The new mapping keeps each layer on the same device:

{'model.decoder.embed_tokens': 0, 'model.decoder.embed_positions': 0, 
'model.decoder.final_layer_norm': 0, 'model.decoder.layers.0': 0, 
'model.decoder.layers.1': 0, 'model.decoder.layers.2': 0, 
'model.decoder.layers.3': 0, 'model.decoder.layers.4': 0, 
'model.decoder.layers.5': 0, 'model.decoder.layers.6': 0, 
'model.decoder.layers.7': 'cpu', 'model.decoder.layers.8': 'cpu', 
'model.decoder.layers.9': 'cpu', 'model.decoder.layers.10': 'cpu', 
'model.decoder.layers.11': 'cpu', 'model.decoder.layers.12': 'cpu', 
'model.decoder.layers.13': 'cpu', 'model.decoder.layers.14': 'disk', 
'model.decoder.layers.15': 'disk', 'model.decoder.layers.16': 'disk', 
'model.decoder.layers.17': 'disk', 'model.decoder.layers.18': 'disk', 
'model.decoder.layers.19': 'disk', 'model.decoder.layers.20': 'disk', 
'model.decoder.layers.21': 'disk', 'model.decoder.layers.22': 'disk', 
'model.decoder.layers.23': 'disk', 'model.decoder.layers.24': 'disk', 
'model.decoder.layers.25': 'disk', 'model.decoder.layers.26': 'disk', 
'model.decoder.layers.27': 'disk', 'model.decoder.layers.28': 'disk', 
'model.decoder.layers.29': 'disk', 'model.decoder.layers.30': 'disk', 
'model.decoder.layers.31': 'disk', 'lm_head': 'disk'}

You can manipulate this map as you wish. For instance, since Accelerate will try to maximize the use of the CPU RAM before going to the hard disk, it is possible that your system’s OS may not have any more CPU RAM available for itself.

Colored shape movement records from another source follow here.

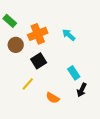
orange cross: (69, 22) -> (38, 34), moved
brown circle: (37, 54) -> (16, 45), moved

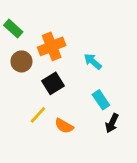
cyan arrow: (69, 35) -> (93, 61), moved
orange semicircle: (53, 98) -> (64, 126), moved

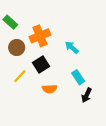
yellow line: (38, 115) -> (20, 76), moved
orange semicircle: (64, 126) -> (50, 89), moved, turned -32

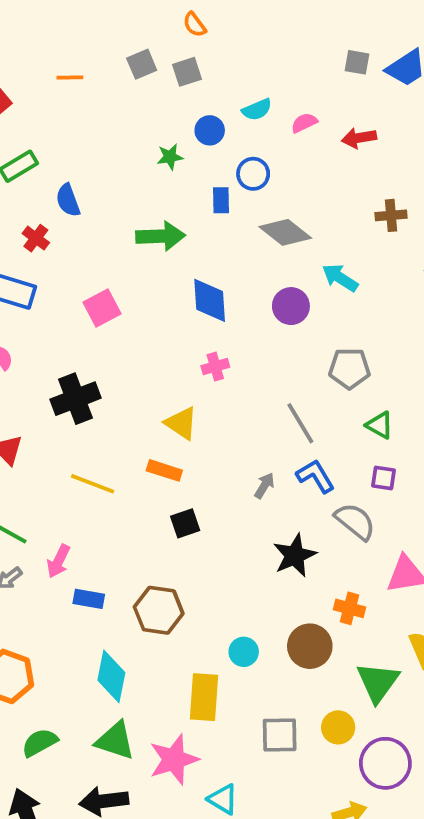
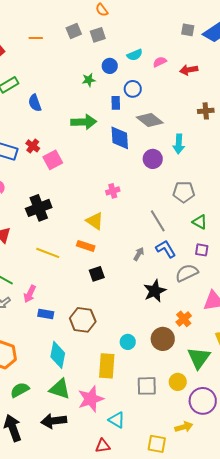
red cross: (36, 238) -> (33, 146), moved
cyan arrow: (340, 278) -> (179, 144), turned -120
blue diamond: (210, 300) -> (120, 138), moved
gray semicircle: (355, 521) -> (187, 273), turned -65
orange cross: (349, 608) -> (184, 319), turned 35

If that happens, you can offload one more layer to the disk by modifying the values of “device_map” as follows:

device_map["model.decoder.layers.13"] = "disk"

Wrapping up

Finally, to exploit this split, we only need to provide the “device_map” argument when loading the model, and to be precise with “offload_folder,” a folder where the layers will be stored on the hard disk:

model = OPTForCausalLM.from_pretrained("facebook/opt-6.7b", device_map="auto", offload_folder="offload")

I set the device_map to “auto”, but you can also replace “auto” with a custom map created with “infer_auto_device_map,” which you may modify.

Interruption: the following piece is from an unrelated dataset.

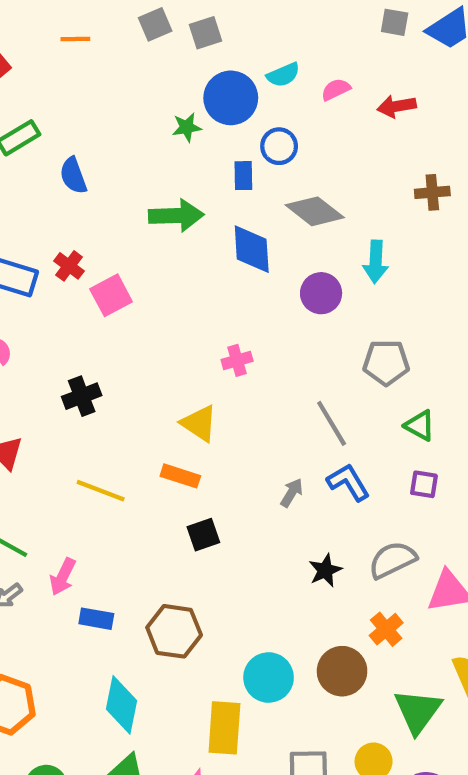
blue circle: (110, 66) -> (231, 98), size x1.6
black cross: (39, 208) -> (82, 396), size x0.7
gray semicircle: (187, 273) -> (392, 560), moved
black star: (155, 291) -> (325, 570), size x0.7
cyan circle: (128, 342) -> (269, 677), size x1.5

The code will run, but of course, since some parts of the model are on the hard disk, it may be slow.

The space available on your hard disk is the only limit here. If you have more space and patience, you can try the same with larger models.

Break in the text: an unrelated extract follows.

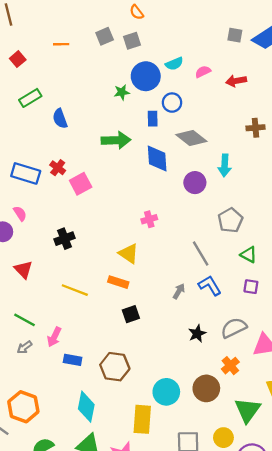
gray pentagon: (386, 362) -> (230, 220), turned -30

I wrote another article about device map that you can find here:

Device Map: Avoid Out-of-Memory Errors When Running Large Language Models

Comments

[Grégoire Mesnil]

Hi Benjamin,

Do we know how the inference computation is performed with a device map spread over VRAM/RAM/disk? Is everything being transferred to the GPU for computation or do we have inference performed on CPU for layers with parameters on RAM/disk? Thanks!